Вскочил, согнувшись, пробежал вдоль палисадника, как бродяга, в которого швыряют камнями. Ворота открыты, словно пасть зверя. «Гав-гав-гав!» В душе — хруст гибнущих зверюшек-ракушек («Ох, мои коровки, мои овечки!», в руке — единственный уцелевший камешек. «Сволочи, сволочи…» — шепчет он пересохшими губами, сам не понимая, про кого это. «Сволочи, сволочи…» Обходит избу с другой стороны. На штакетины надеты горшки, глиняный кувшин; сохнут какие-то тряпки. Крапива и лопухи лезут в палисадник, а оттуда высовывают головки цветы. Одуряюще пахнущие цветы. Особенно в сырую майскую ночь, в самое цветение сирени. Большой, раскидистый куст сирени, пол-избы заслонил. Марюс налег на забор и погрузил лицо в благоухающую листву. Тяжелые гроздья цветов до боли сжимают щеки холодными ладонями, из цветов сочится роса, она катится ледяными капельками за шиворот, щекочет грудь. Где-то над головой, в ветвях, шуршит, просыпаясь, птичка. «Цак-цак-цак…» — как ножницами щелкает по белесому прохладному предрассветному одеянию. Все сильней, поспешней, все шире замахивается. Прорезала-таки! Марюс затаив дыхание смотрит на темную щель, открывшуюся в листве. Окно! За ним — теплая постель, она и он. «Вставай, Пеле, вставай. Уже светает», — наверно, говорит она. Зевок, ворчание. «И-эх, чуть не проспал… Ну и распелись же петухи! Ты на них не зла?» Ясно, зла. Оба злы. И еще не так поздно, чтоб не было времени потолковать… «Сволочи, сволочи…» Вытащить бы пистолет и — ба-бах! — в эту черную щель! Воздух ведь пахнет не только хлебом и непроветренной периной; кто-то не спит и умирает, когда в это время они… Надо бы им об этом напомнить, черт!..

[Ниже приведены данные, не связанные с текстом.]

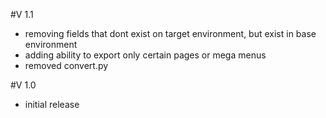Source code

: #V 1.1
* removing fields that dont exist on target environment, but exist in base environment
* adding ability to export only certain pages or mega menus
* removed convert.py

#V 1.0  
* initial release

Рука скользнула в карман. Но в другой. Там только крохотный шершавый камешек — на память, с берегов ребячьего канала… «Спи, сладко спи, мой малыш…» Оторвавшись от забора, долго вытирает рукавом лицо. Тревожный взгляд на побледневшее небо, где одна за другой тают звезды, на светающие поля, на хутор, полный гомона просыпающихся птиц. Хлопнула створка окна. Не этого, что за цветущей сиренью, а другого — в конце избы. Тяжелые шаги, кряхтенье. Плевок.

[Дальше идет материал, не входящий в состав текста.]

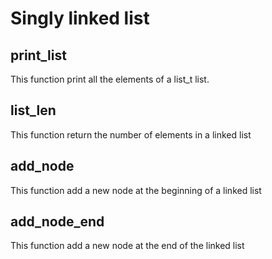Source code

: # Singly linked list

## print_list

This function print all the elements of a list_t list.

## list_len

This function return the number of elements in a linked list

## add_node

This function add a new node at the beginning of a linked list

## add_node_end

This function add a new node at the end of the linked list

— И-эх, в самый раз, в самый раз, — зевая, говорит он. — Пойду задам саврасу овса.
Что-то нашаривает в утреннем полумраке. Задел что-то, опрокинул. Голос Аквиле, но слов не разобрать, — видно, из другой комнаты.

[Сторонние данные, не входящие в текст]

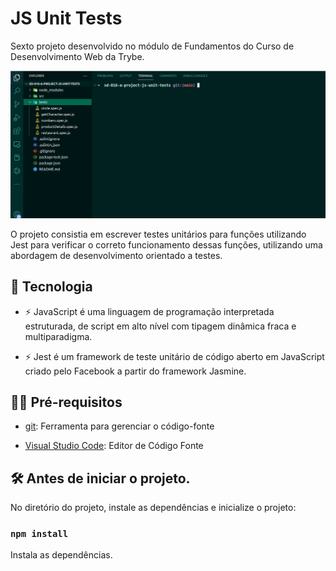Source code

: # JS Unit Tests

Sexto projeto desenvolvido no módulo de Fundamentos do Curso de Desenvolvimento Web da Trybe.

![preview](.github/preview.gif)

O projeto consistia em escrever testes unitários para funções utilizando Jest para verificar o correto funcionamento dessas funções, utilizando uma abordagem de desenvolvimento orientado a testes.

## 🚀 Tecnologia

- ⚡ JavaScript é uma linguagem de programação interpretada estruturada, de script em alto nível com tipagem dinâmica fraca e multiparadigma.

- ⚡ Jest é um framework de teste unitário de código aberto em JavaScript criado pelo Facebook a partir do framework Jasmine.

## ✋🏻 Pré-requisitos

- [git](https://git-scm.com/downloads): Ferramenta para gerenciar o código-fonte

- [Visual Studio Code](https://code.visualstudio.com/): Editor de Código Fonte

## :hammer_and_wrench: Antes de iniciar o projeto.

No diretório do projeto, instale as dependências e inicialize o projeto:

### `npm install`

Instala as dependências.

«Пойду задам овса…» Прижав ладонь к груди, он слушает, как удаляется стук деревянных башмаков. Слышит шаги своего отца. Такое же раннее весеннее утро. Сонное гоготанье проснувшихся гусей, крик петуха. Прохладный, влажный от росы утренний воздух ворвался в открытое окно, а в детской кроватке так хорошо и уютно.
— Потише ты, телепень, ребенка разбудишь. — Это мать. Может, и Аквиле только что сказала эти слова?